In sum, the English tavern has never gone away in the last 200 years. From 1965 until recently, it arguably had its apogee. The chain English and Irish beer bars and many independent versions are the proof.

The “craft beer bar” assumed its own form, often minimalist in design, and (yikes) even spread to the U.K. But the English pub idea is far from snuffed out, it’s anchored in the North American folk memory.

Let’s look now at a frank 1950s manifestation.

In 1954 Union Pacific Railroad placed new locomotives and consists (the related cars and equipment) on its Chicago-Denver run. Featured as the club-lounge was “The Pub, a sleek affair meant to suggest a country English tavern. This went against the prevailing ethic of shiny cocktail bar and high circular chairs.

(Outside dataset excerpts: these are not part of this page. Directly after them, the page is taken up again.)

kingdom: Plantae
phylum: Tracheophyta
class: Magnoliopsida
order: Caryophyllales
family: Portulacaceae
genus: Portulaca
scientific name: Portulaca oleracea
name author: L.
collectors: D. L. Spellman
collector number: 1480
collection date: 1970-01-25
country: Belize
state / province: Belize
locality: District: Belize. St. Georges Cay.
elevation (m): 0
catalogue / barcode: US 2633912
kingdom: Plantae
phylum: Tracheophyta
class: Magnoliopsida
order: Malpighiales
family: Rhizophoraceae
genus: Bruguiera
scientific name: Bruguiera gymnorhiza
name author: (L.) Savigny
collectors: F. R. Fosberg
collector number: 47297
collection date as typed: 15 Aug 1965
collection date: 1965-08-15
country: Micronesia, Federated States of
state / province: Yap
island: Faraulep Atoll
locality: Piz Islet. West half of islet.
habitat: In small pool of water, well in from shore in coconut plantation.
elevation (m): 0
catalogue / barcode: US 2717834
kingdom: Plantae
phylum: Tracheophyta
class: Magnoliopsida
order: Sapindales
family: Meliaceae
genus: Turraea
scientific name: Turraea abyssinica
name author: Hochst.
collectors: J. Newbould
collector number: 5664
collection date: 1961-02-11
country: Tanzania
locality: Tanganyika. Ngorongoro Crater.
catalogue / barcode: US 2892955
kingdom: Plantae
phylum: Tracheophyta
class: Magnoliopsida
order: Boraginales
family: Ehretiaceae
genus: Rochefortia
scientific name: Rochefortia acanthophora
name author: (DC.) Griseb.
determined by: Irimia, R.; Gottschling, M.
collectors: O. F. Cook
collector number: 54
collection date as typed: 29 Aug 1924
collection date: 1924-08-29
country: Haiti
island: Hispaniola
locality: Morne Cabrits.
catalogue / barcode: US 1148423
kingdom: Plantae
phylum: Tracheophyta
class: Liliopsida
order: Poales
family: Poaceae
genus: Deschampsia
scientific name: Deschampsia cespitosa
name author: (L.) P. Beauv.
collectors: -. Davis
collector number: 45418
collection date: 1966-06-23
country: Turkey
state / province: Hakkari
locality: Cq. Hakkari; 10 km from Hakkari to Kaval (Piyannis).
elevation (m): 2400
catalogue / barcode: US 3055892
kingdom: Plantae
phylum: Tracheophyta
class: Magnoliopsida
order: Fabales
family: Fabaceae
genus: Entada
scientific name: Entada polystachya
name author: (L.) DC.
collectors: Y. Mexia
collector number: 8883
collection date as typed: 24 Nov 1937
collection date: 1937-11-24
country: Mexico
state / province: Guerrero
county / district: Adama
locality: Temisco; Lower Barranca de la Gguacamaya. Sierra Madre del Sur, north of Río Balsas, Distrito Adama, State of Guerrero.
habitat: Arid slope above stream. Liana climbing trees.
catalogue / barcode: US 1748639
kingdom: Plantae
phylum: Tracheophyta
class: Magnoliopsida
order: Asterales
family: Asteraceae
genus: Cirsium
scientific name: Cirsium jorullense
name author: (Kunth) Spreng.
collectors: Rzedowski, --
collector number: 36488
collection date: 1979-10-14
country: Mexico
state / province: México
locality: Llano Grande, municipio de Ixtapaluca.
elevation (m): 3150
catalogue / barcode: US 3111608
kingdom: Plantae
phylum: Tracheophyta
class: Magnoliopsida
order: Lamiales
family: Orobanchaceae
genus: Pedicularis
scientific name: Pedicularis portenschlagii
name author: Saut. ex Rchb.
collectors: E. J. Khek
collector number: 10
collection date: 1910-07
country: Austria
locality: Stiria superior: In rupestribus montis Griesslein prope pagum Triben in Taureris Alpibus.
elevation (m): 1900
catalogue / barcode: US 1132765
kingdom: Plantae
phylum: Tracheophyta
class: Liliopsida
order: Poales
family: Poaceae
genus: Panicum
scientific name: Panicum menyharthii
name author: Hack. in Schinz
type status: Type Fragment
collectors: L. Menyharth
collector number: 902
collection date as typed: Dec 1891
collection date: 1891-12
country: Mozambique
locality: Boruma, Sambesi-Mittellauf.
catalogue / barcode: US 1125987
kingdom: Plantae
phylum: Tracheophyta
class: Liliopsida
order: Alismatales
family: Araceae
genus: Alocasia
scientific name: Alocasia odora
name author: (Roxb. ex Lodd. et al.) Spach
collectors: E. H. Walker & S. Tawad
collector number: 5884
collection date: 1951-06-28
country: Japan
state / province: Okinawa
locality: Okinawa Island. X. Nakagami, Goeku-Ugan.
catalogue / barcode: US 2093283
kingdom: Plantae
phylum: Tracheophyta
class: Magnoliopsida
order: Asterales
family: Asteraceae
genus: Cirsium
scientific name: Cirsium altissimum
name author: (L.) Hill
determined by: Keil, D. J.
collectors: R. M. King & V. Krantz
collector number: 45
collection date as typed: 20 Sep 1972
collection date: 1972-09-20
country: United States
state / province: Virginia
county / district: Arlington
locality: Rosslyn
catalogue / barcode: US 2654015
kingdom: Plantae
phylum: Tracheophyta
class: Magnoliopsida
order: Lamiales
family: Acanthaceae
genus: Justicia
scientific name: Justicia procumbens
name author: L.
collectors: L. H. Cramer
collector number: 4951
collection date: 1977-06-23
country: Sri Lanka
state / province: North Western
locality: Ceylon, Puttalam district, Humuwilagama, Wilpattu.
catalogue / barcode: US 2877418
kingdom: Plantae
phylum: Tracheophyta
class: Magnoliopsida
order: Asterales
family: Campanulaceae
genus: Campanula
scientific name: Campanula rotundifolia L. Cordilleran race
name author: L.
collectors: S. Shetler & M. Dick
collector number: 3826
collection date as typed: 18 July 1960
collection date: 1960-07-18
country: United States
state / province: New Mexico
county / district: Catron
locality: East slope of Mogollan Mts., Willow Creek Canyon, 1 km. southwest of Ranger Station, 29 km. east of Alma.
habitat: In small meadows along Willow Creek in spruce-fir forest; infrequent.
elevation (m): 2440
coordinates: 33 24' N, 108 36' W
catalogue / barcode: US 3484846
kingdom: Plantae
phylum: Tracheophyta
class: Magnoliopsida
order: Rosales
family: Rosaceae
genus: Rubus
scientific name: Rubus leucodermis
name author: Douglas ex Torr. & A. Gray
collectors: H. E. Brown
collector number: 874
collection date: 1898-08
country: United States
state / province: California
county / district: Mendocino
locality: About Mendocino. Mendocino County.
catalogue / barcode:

What beers did it serve? America (and Canada) had virtually abandoned the “heavy” 19th-century India Pale, stock, and still ales, descended from U.K. tradition. The core ale and porter – the very things that fuelled the British pub and gave it much of its character – had ended as items of commerce in America.

So that was gone, the odd import ale on a menu, perhaps, apart.

But a cozy, wood-clad comfort remained, stylized to be sure, but suggestive still of the real thing. An ex-airman strolling through the train, remembering the pubs of Luton, say, might have a gladdened feeling.

Hopefully the bar list for The Pub will emerge. The Norman Rockwell-style image below, from a Union Pacific postcard, gives an idea what he saw.



Strapwork, casements, boarded walls, Toby jugs – all check out. The Day-Glo upholstery does kind of jar, a contemporary rendering of the chintz or crushed velvet associated with the Victorian pub.

And so, even in the space age, the pub remained as cultural touchstone Stateside.

Note: the image above, identified as in the public domain, was sourced from the informative Wikipedia account of the City of Denver, the train service mentioned.